Sunday, January 6, 2008

The Unstoppable Obama

You heard it here first, Barack Obama will go wire to wire in the 2008 Presidential Election.

There are several factors that lead me to this prediction. The first is, of course, Obama's stunning landslide victory in the Iowa Caucuses. The second is, for the first time since JFK and RFK, the most youthful demographic in the electorate, 18-30, has a candidate that not only they can get excited about, but also one that they will turn out and vote for. The third is that, for the first time, a minority candidate has proven his political ability and popularity among white, mid-western voters.

The Youth Factor

I am twenty-six years old. The first president I have any cognizable memory of is George Bush I. I was just a child for most of the Reagan administration. My generation has no real memory of any president who was not named Bush or Clinton. Although President Clinton was wildly popular during most of his presidency, he was anything but inspiring. His impeachment is maybe one reason why. He did little to excite my generation, and even if he could have excited us it would have meant little because most of us were not old enough to have voted for him in 1996.

My generation, what Thomas Friedman calls the "Q generation" http://www.nytimes.com/2007/10/10/opinion/10friedman.html, has always been fairly disinfranchised from the American political system. The first Presidential Election that my generation was old enought to have voted in was the 2000 election. This election will always be remembered by my generation as the election in which George W. Bush was elected, although he lost the popular vote.

My generation was rattled on the morning of September 11, 2001. The news came while most of us were preparing for the schoolday. The president became immensely popular in the wake of the tragedy, but how did he inspire us with his leadership? Did he ask us to enlist, which many of us would have? Did he ask that we volunteer? Did he ask that we sacrafice? No. He did nothing to inspire our strength and ambition. He asked us to shopping.

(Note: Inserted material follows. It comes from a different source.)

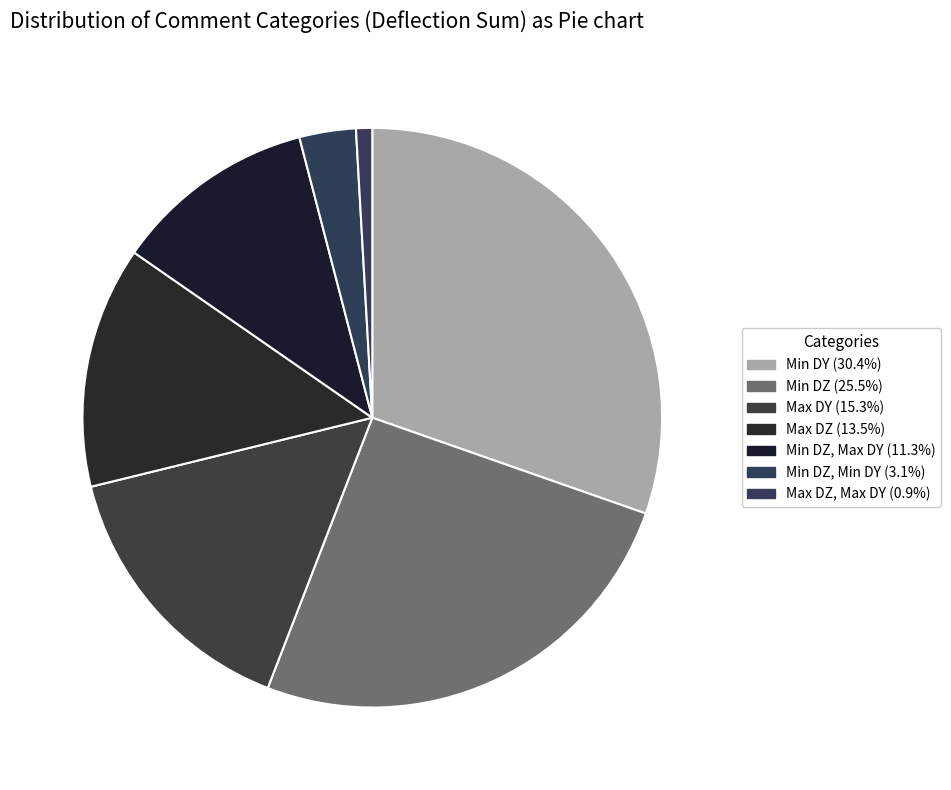

Count the number of slices in the pie.

7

The Iraq war was another downer. A surprising number of us probably supported the war effort in the beginning, like a surprising number of Congressmen and media personalities. Unfortunately, for more important reasons than just the voter turnout rate of my generation, the war has been managed very poorly. For those of my generation involved in it, many of my close friends, it is not only a downer because they are over there fighting it. It is a downer because of the frustrating rules of engagement. Even people who didn't live through the Vietnam era know that waiting to fire until fired upon is not the way you win a war.

The 2004 Presidential Election was anything but an exciting contest. John Kerry could not have seemed more inept against the Karl Rove machine if he had stood idly while one of us was held down by Bush goons and tazed while exclaiming: "Don't taze me bro!"

But now, for the first time in our generation, we have a man worth getting behind. He is a commanding orator. He doesn't look like the same tire old men we're used to. It doesn't sound forced when he speaks of hope. He is the first presidential candidate that we have seen who looks like he could play the President in a movie or television show.

The youth factor, more than any other, is why Obama cannot be beat. Polls do not represent the Q Generation. Pollsters usually don't bother calling cell phones and many of us don't own traditional land-line telephones. A poll of "likely voters" almost by definition excludes my generation. If Iowa illustrates anything it is that we are showing up this year, and conventional wisdom has no way of accounting for the ramifications of it.

The Minority Factor

Even more than Obama appeals to young people, he appeals to racial minority groups, particularly African-Americans who have just been waiting for their candidate who can compete with white candidates in states where the electorate is dominated by white people. Jesse Jackson and Al Sharpton did not fit the bill.

For the first time in history, minority voters have a viable candidate. They have a candidate that can win it all.

Obama's appeal to minorities is important for two reasons. First, it will solidify the so called "minority vote" which is typically split among democratic candidates. Second, it will add to the minority voting demographic by turning out the minority vote.

Like young voters, minority voters have been disenfranchised from the system. It would require no less than the entire racial history of the United States to fully understand why. However, the fact remains that they neither register to vote nor turn out as much as their white counterparts, particularly in the primaries.

The minority factor was not proven empirically in Iowa, and it probably won't be proven in New Hampshire. Neither state has enough minority voters to really illustrate the effect of Obama on minority voter registration and turnout. Michigan and South Carolina, however, will show that in 2008, minority voters are showing up.

What Iowa did illustrate was that Obama can win, and win big, in a predominately white state.

In short, Obama is going to win not only because he is popular among established voting groups - rural, white, and middle class, but also because he is popular among groups that have yet to be fully represented in the American electorate - young, urban, and minority.